- _Activity_:
Update the lines from the start of the entries through the line with "II Podkarpacka Gala Sportu Akademickiego" by changing "Wydarzenia" to "Aktualności" and keeping everything else the same. Leave the pictures out.

- _Given data_:

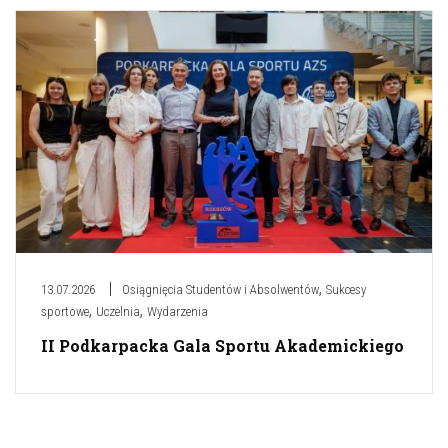
,
13.07.2026
Osiągnięcia Studentów i Absolwentów
Sukcesy
,
,
sportowe
Uczelnia
Wydarzenia
II Podkarpacka Gala Sportu Akademickiego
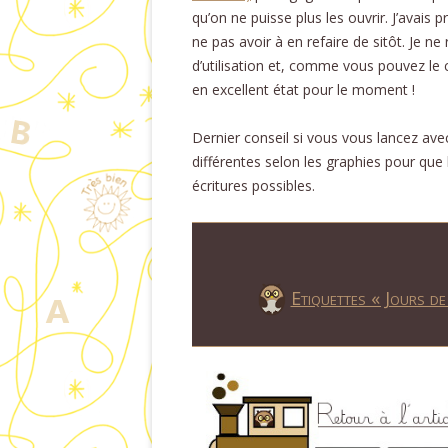
qu’on ne puisse plus les ouvrir. J’avais 
ne pas avoir à en refaire de sitôt. Je n
d’utilisation et, comme vous pouvez le 
en excellent état pour le moment !
Dernier conseil si vous vous lancez ave
différentes selon les graphies pour que 
écritures possibles.
Etiquettes « Jours de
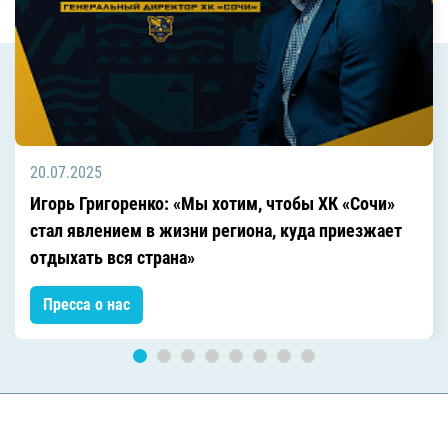
20.07.2025
Игорь Григоренко: «Мы хотим, чтобы ХК «Сочи»
стал явлением в жизни региона, куда приезжает
отдыхать вся страна»
Пресса о нас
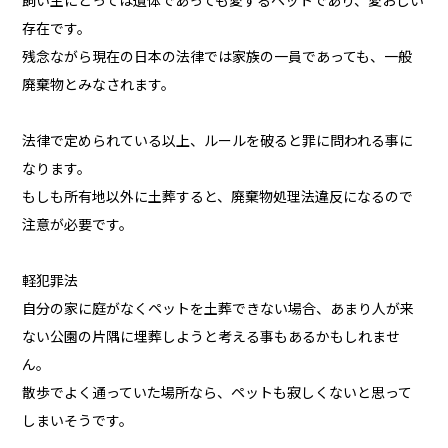
飼い主にとっては遺体であっても愛するペットであり、愛おしい
存在です。
残念ながら現在の日本の法律では家族の一員であっても、一般
廃棄物とみなされます。
法律で定められている以上、ルールを破ると罪に問われる事に
なります。
もしも所有地以外に土葬すると、廃棄物処理法違反になるので
注意が必要です。
軽犯罪法
自分の家に庭がなくペットを土葬できない場合、あまり人が来
ない公園の片隅に埋葬しようと考える事もあるかもしれませ
ん。
散歩でよく通っていた場所なら、ペットも寂しくないと思って
しまいそうです。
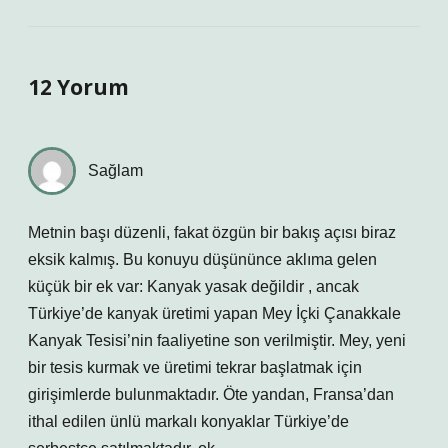
12 Yorum
Sağlam
Metnin başı düzenli, fakat özgün bir bakış açısı biraz
eksik kalmış. Bu konuyu düşününce aklıma gelen
küçük bir ek var: Kanyak yasak değildir , ancak
Türkiye’de kanyak üretimi yapan Mey İçki Çanakkale
Kanyak Tesisi’nin faaliyetine son verilmiştir. Mey, yeni
bir tesis kurmak ve üretimi tekrar başlatmak için
girişimlerde bulunmaktadır. Öte yandan, Fransa’dan
ithal edilen ünlü markalı konyaklar Türkiye’de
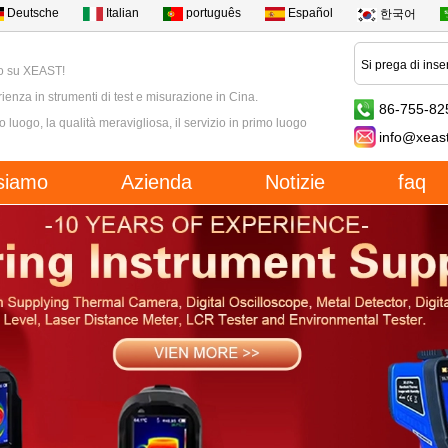
Deutsche
Italian
português
Español
한국어
o su XEAST!
ienza in strumenti di test e misurazione in Cina.
86-755-82
mo luogo, la qualità meravigliosa, il servizio in primo luogo
info@xeas
siamo
Azienda
Notizie
faq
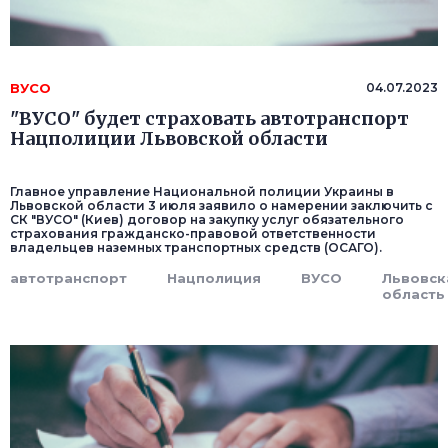
ВУСО
04.07.2023
"ВУСО" будет страховать автотранспорт
Нацполиции Львовской области
Главное управление Национальной полиции Украины в
Львовской области 3 июля заявило о намерении заключить с
СК "ВУСО" (Киев) договор на закупку услуг обязательного
страхования гражданско-правовой ответственности
владельцев наземных транспортных средств (ОСАГО).
автотранспорт
Нацполиция
ВУСО
Львовск
область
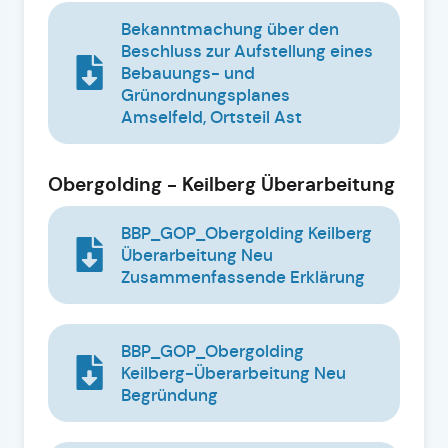
Bekanntmachung über den
Beschluss zur Aufstellung eines
Bebauungs- und
Grünordnungsplanes
Amselfeld, Ortsteil Ast
Obergolding - Keilberg Überarbeitung
BBP_GOP_Obergolding Keilberg
Überarbeitung Neu
Zusammenfassende Erklärung
BBP_GOP_Obergolding
Keilberg-Überarbeitung Neu
Begründung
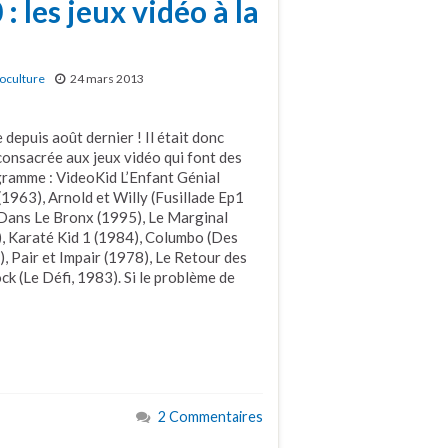
: les jeux vidéo à la
oculture
24 mars 2013
 depuis août dernier ! Il était donc
consacrée aux jeux vidéo qui font des
ogramme : VideoKid L’Enfant Génial
1963), Arnold et Willy (Fusillade Ep1
n Dans Le Bronx (1995), Le Marginal
, Karaté Kid 1 (1984), Columbo (Des
, Pair et Impair (1978), Le Retour des
ck (Le Défi, 1983). Si le problème de
2 Commentaires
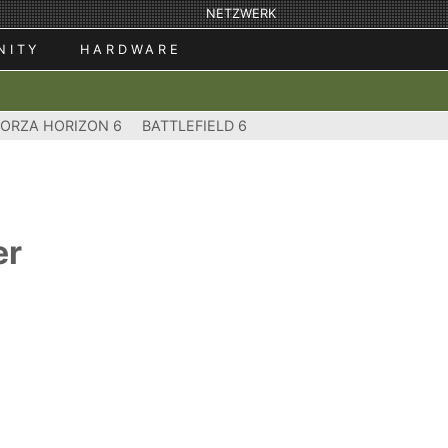
NETZWERK
NITY
HARDWARE
FORZA HORIZON 6
BATTLEFIELD 6
er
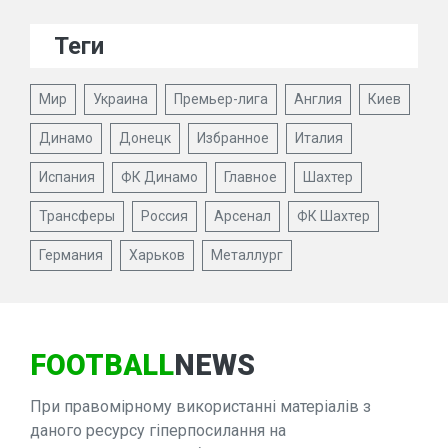
Теги
Мир
Украина
Премьер-лига
Англия
Киев
Динамо
Донецк
Избранное
Италия
Испания
ФК Динамо
Главное
Шахтер
Трансферы
Россия
Арсенал
ФК Шахтер
Германия
Харьков
Металлург
FOOTBALL
NEWS
При правомірному використанні матеріалів з
даного ресурсу гіперпосилання на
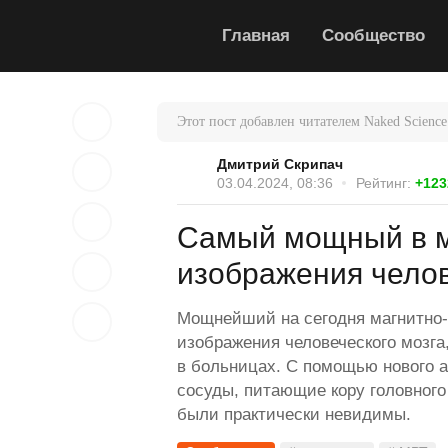
Главная
Сообщество
Этот пост добавлен читателем Naked Science
Дмитрий Скрипач
03.04.2024, 08:36
Рейтинг:
+123
Самый мощный в м
изображения челов
Мощнейший на сегодня магнитно-
изображения человеческого мозга
в больницах. С помощью нового 
сосуды, питающие кору головного 
были практически невидимы.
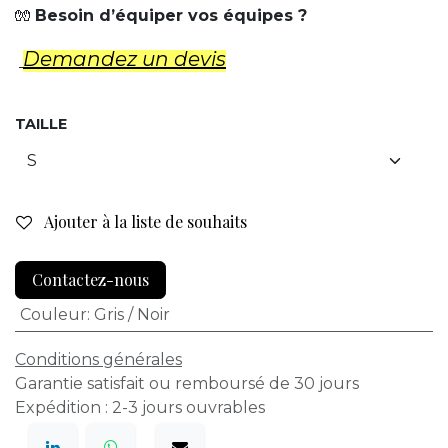
🧤
Besoin d’équiper vos équipes ?
Demandez un d​evis
TAILLE
Ajouter à la liste de souhaits
Contactez-nous
Couleur
:
Gris / Noir
Conditions générales
Garantie satisfait ou remboursé de 30 jours
Expédition : 2-3 jours ouvrables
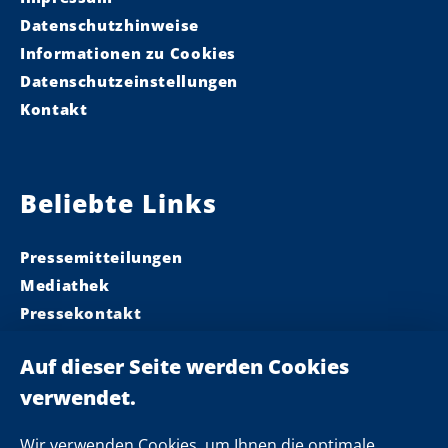
Datenschutzhinweise
Informationen zu Cookies
Datenschutzeinstellungen
Kontakt
Beliebte Links
Pressemitteilungen
Mediathek
Pressekontakt
Ministerpräsident
Landeskabinett
Einsamkeit
Newsletter
Wir verwenden Cookies, um Ihnen die optimale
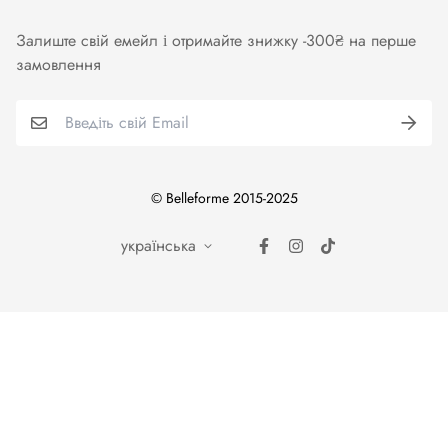
Одяг та аксесуари
Залиште свій емейл і отримайте знижку -300₴ на перше
Купальники
замовлення
Колготи. Панчохи. Шкарпетки
Для чоловіків
Бренди
© Belleforme 2015-2025
українська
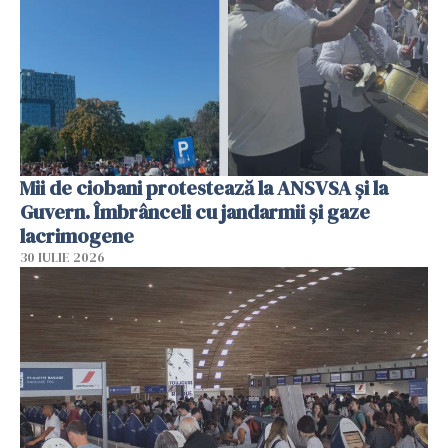
Mii de ciobani protestează la ANSVSA și la
Guvern. Îmbrânceli cu jandarmii și gaze
lacrimogene
30 IULIE 2026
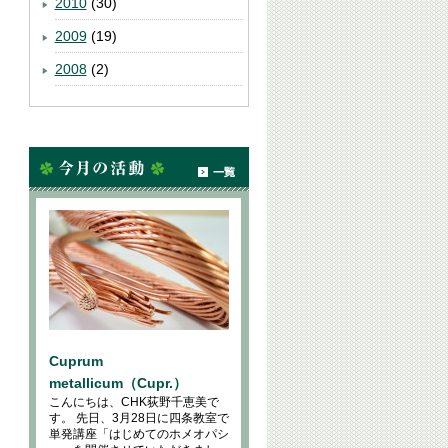
2010
(30)
2009
(19)
2008
(2)
Cuprum
metallicum（Cupr.）
こんにちは、CHK荻野千恵美で
す。 先日、3月28日に四条教室で
単発講座「はじめてのホメオパシ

- _Final answer_:
,
13.07.2026
Osiągnięcia Studentów i Absolwentów
Sukcesy
,
,
sportowe
Uczelnia
Aktualności
II Podkarpacka Gala Sportu Akademickiego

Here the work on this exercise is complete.